Assigned task> Apart from the images, reproduce every record word for word.

***** Input records

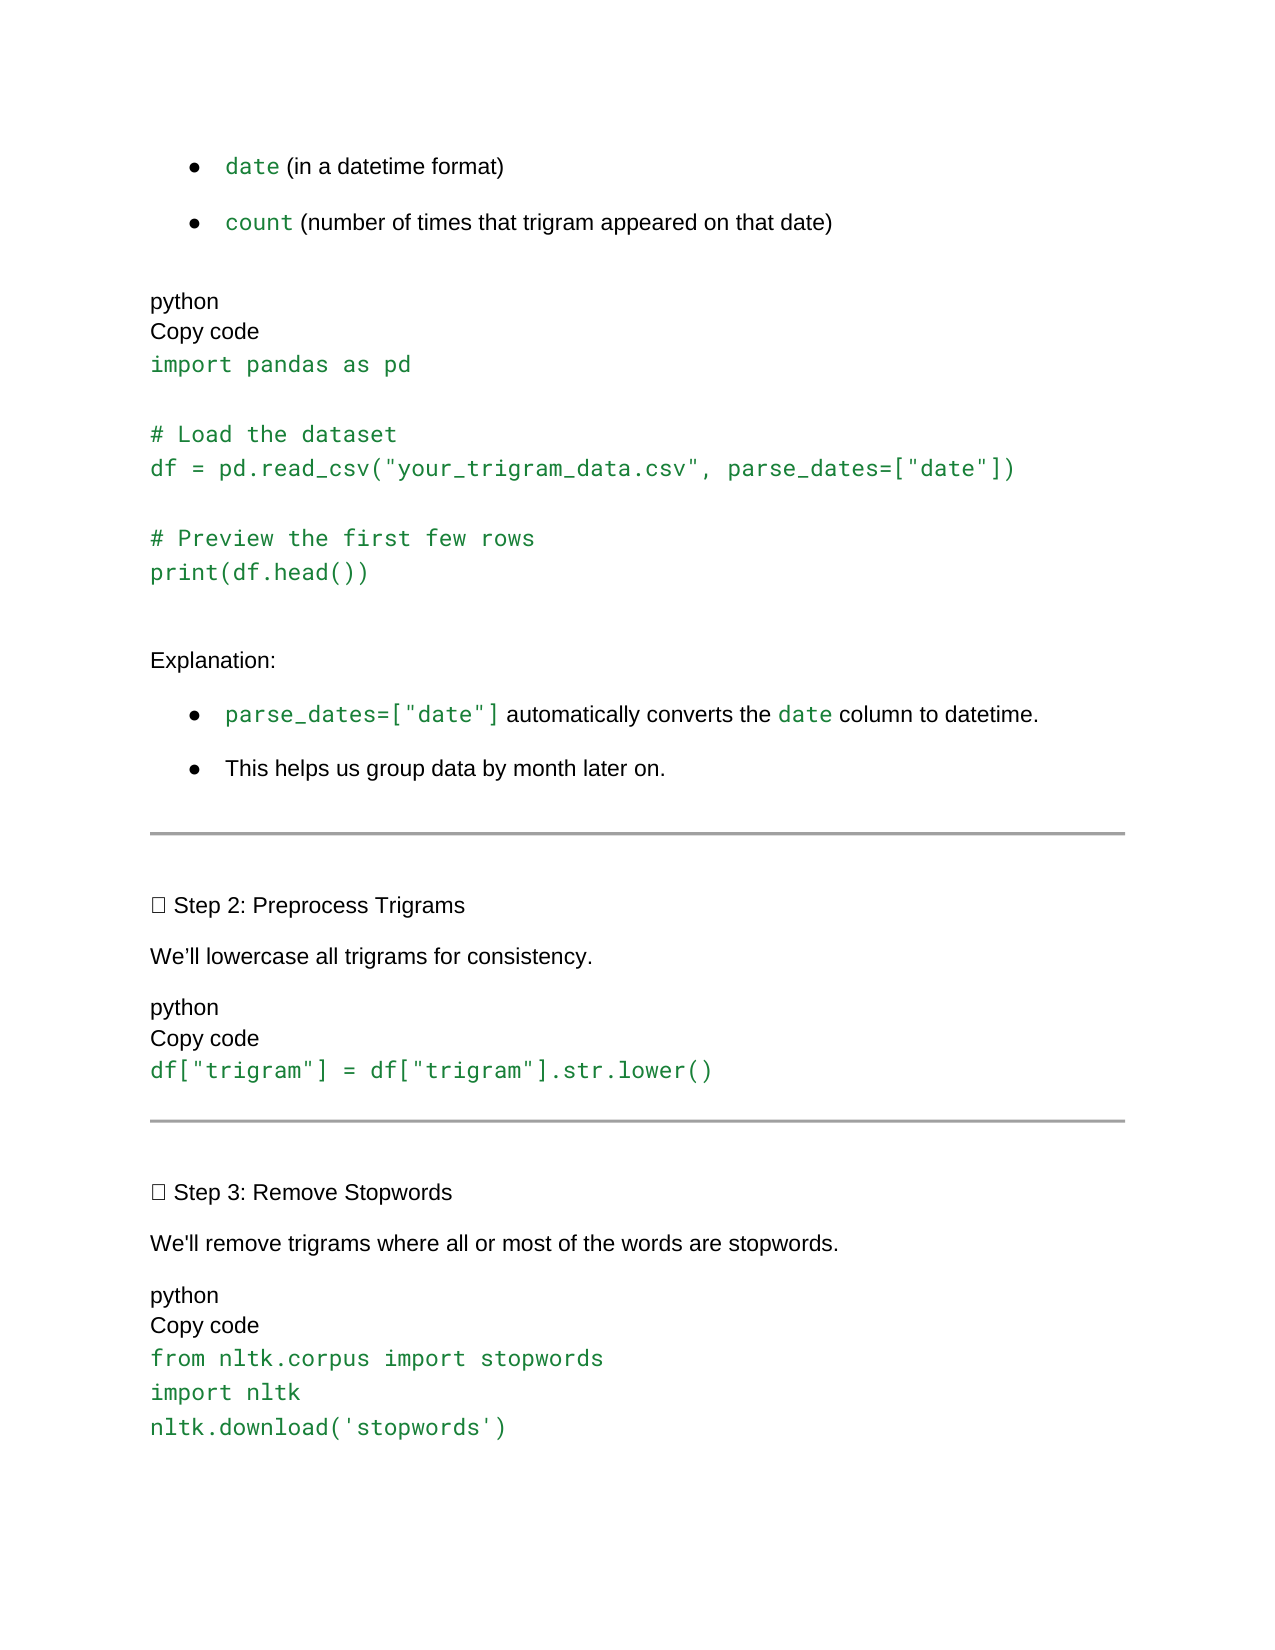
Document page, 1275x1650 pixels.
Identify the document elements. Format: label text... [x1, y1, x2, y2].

text 🔄 Step 2: Preprocess Trigrams [150, 892, 1125, 918]
text python [150, 994, 1125, 1021]
text Copy code [150, 1024, 1125, 1051]
text import pandas as pd [150, 348, 1125, 379]
text # Load the dataset [150, 418, 1125, 448]
text We'll remove trigrams where all or most of the words are stopwords. [150, 1230, 1125, 1257]
text # Preview the first few rows [150, 522, 1125, 552]
text df["trigram"] = df["trigram"].str.lower() [150, 1055, 1125, 1085]
text Copy code [150, 1312, 1125, 1338]
text python [150, 288, 1125, 314]
text 🚫 Step 3: Remove Stopwords [150, 1179, 1125, 1205]
text nltk.download('stopwords') [150, 1411, 1125, 1442]
list date (in a datetime format) [187, 150, 1125, 207]
text print(df.head()) [150, 557, 1125, 587]
text Explanation: [150, 647, 1125, 673]
text import nltk [150, 1377, 1125, 1407]
text python [150, 1282, 1125, 1308]
text We’ll lowercase all trigrams for consistency. [150, 943, 1125, 969]
text df = pd.read_csv("your_trigram_data.csv", parse_dates=["date"]) [150, 453, 1125, 483]
text from nltk.corpus import stopwords [150, 1342, 1125, 1372]
list parse_dates=["date"] automatically converts the date column to datetime. [187, 698, 1125, 754]
list count (number of times that trigram appeared on that date) [187, 207, 1125, 263]
list This helps us group data by month later on. [187, 754, 1125, 807]
text Copy code [150, 318, 1125, 345]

**********

The completed task>
Document page, 1275x1650 pixels.
Identify the document elements. Format: label text... [x1, y1, x2, y2].

text 🔄 Step 2: Preprocess Trigrams [150, 892, 1125, 918]
text python [150, 994, 1125, 1021]
text Copy code [150, 1024, 1125, 1051]
text import pandas as pd [150, 348, 1125, 379]
text # Load the dataset [150, 418, 1125, 448]
text We'll remove trigrams where all or most of the words are stopwords. [150, 1230, 1125, 1257]
text # Preview the first few rows [150, 522, 1125, 552]
text df["trigram"] = df["trigram"].str.lower() [150, 1055, 1125, 1085]
text Copy code [150, 1312, 1125, 1338]
text python [150, 288, 1125, 314]
text 🚫 Step 3: Remove Stopwords [150, 1179, 1125, 1205]
text nltk.download('stopwords') [150, 1411, 1125, 1442]
list date (in a datetime format) [187, 150, 1125, 207]
text print(df.head()) [150, 557, 1125, 587]
text Explanation: [150, 647, 1125, 673]
text import nltk [150, 1377, 1125, 1407]
text python [150, 1282, 1125, 1308]
text We’ll lowercase all trigrams for consistency. [150, 943, 1125, 969]
text df = pd.read_csv("your_trigram_data.csv", parse_dates=["date"]) [150, 453, 1125, 483]
text from nltk.corpus import stopwords [150, 1342, 1125, 1372]
list parse_dates=["date"] automatically converts the date column to datetime. [187, 698, 1125, 754]
list count (number of times that trigram appeared on that date) [187, 207, 1125, 263]
list This helps us group data by month later on. [187, 754, 1125, 807]
text Copy code [150, 318, 1125, 345]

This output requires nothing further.